• [Text section]
....

António Martins, 11 July 2004

Usage as “the” South American Indian flag

Mapuche do use the square rainbow Whipala flag as a kind of “symbol of Native peoples from South America”. The whipala flag is a symbol associated with the Inca Empire. The wiphala flag has become a kind of general symbol used by native American people in South America. (However this present day use is the opposit of the original relations between the Inca Empire and its neighbors.) In Argentina the wiphala flag is usually used by northern native peoples.
Francisco Gregoric, 17 July 2004


See also:

This Kara Chukiwanka’s article [qch9X] quotes also an interesting report (referenced as «Razzini: 193» with no bibl. ref.), by researchers Portugal Zamora and Ibarra Grasso (apparently bona fide archeologists / historians), 1957: (…)« parecido con la bandera del Kollasuyu que esta compuesta por una serie de cuadrilateros, de distintos colores, muy semejante en su composición gráfica a un tablero de ajedrez. En aymara o Kolla, se llama Wip’ala». This seems to describe the chakana symbol with moon ("◐") on the center, and compares it to the checkered Kollasuyu flag (thus reported as common place already in 1957).
António Martins, 03 June 2008

An article [nsb0X] (Bruno Serrano Navarro: “Bandera y emblema de las > culturas andinas” (=in English: “Flag and emblem of the Andean > cultures”) Revista Serindígena (2005?), quoted by Jaume Ollé on 29 Jun 2008 and available archived online also states the following:

Durante muchos años la colonia española prohibió la sagrada Whipala que hoy vuelve a ser reconocida y comprendida a pesar de las eras de persecución y el intento de borrar su significado. <...>
La Whipala está compuesta de 49 espacios con los siete colores del arco iris. En el centro está atravesada por una franja de siete cuadrados blancos

(my translation:)

....

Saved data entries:
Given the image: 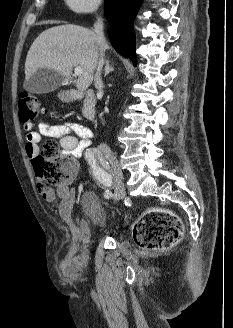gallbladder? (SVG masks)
I'll use <instances>...</instances> for the list:
<instances>
[{"label":"gallbladder","instance_id":"gallbladder-1","mask_svg":"<svg viewBox=\"0 0 233 328\" xmlns=\"http://www.w3.org/2000/svg\"><path fill=\"white\" fill-rule=\"evenodd\" d=\"M62 77L48 68H40L24 82L27 91L36 94L49 93L61 86Z\"/></svg>","mask_w":233,"mask_h":328}]
</instances>
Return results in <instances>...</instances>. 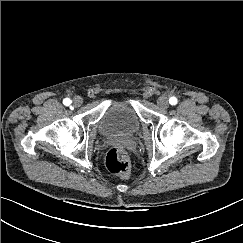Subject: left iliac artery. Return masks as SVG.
<instances>
[{"instance_id": "left-iliac-artery-1", "label": "left iliac artery", "mask_w": 243, "mask_h": 243, "mask_svg": "<svg viewBox=\"0 0 243 243\" xmlns=\"http://www.w3.org/2000/svg\"><path fill=\"white\" fill-rule=\"evenodd\" d=\"M177 98L176 97H171L170 99H169V103L171 104V105H176L177 104Z\"/></svg>"}]
</instances>
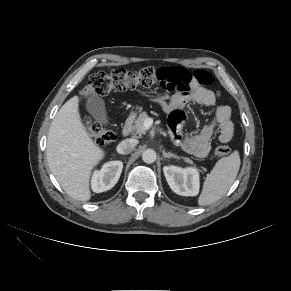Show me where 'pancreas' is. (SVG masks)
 I'll list each match as a JSON object with an SVG mask.
<instances>
[{
  "mask_svg": "<svg viewBox=\"0 0 291 291\" xmlns=\"http://www.w3.org/2000/svg\"><path fill=\"white\" fill-rule=\"evenodd\" d=\"M148 119V114L146 112H142L138 118L134 121L132 125V130L135 131L138 134H143L146 132V129L144 128V122L145 120ZM184 161L186 163L192 164L193 162L189 159L184 157Z\"/></svg>",
  "mask_w": 291,
  "mask_h": 291,
  "instance_id": "pancreas-1",
  "label": "pancreas"
}]
</instances>
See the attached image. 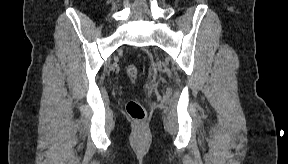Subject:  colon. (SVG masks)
<instances>
[{"label":"colon","mask_w":288,"mask_h":164,"mask_svg":"<svg viewBox=\"0 0 288 164\" xmlns=\"http://www.w3.org/2000/svg\"><path fill=\"white\" fill-rule=\"evenodd\" d=\"M126 73L130 80L135 81L138 77V70L134 65H128ZM127 113L131 120H144L146 116L145 109L142 103L138 100H130L126 106Z\"/></svg>","instance_id":"obj_1"}]
</instances>
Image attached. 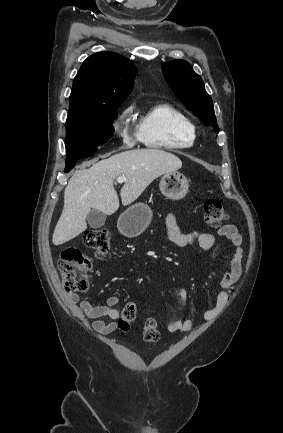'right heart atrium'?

....

• [To-do list]
a - According to the text on the Wiphala flag, which native peoples usually use the wiphala flag in Argentina?
b - Continue the text on the Wiphala flag from where it stops.

• [Per-task outputs]
a - Northern native peoples.

b -
For many years, the Spanish colony forbid the sacred wiphala, which today is again recognized and understood in spite of the times of oppression and drive to erase its meaning.<...>
The wiphala is made of 49 areas with the seven colors of the rainbow. On the middle it is crossed by a striped with seven white squares.
António Martins, 27 October 2017


Variant with 14×14-square chakana

[flag] image by António Martins, 30 October 2017

On photos (here and here) of a MAS (Bolivian party) rally in early 2017, among a few Bolivian tricolors, many party flags, and a couple of regular 7×7 yellow-diagonal (Qulla Suyu) wiphalas, we can see two unusual checkered flags: This one and a 14×14 square flag with all four rotations of the Qulla Suyu pattern stitched together (with the original at top fly), creating a sort of very compact (lozenge) chakana as outlined by the white squares (as an extended version of this one), leaving a 2×2-squares yellow center and four single green squares at the corners. It seems to be made of four flags stitched together, probably printed: not likely these are appliquéd, although it’s also possible. The result is a pattern that clearly refers to the Qulla Suyu flag and includes the chakana symbol in kaleidoscopic superimposition/stacking — from an orange-outlined 2+4+4+2-square chakana at the center outwards to a white-outlined 2+4+6+8+10+12+14+12+10+8+6+4+2-square chakana.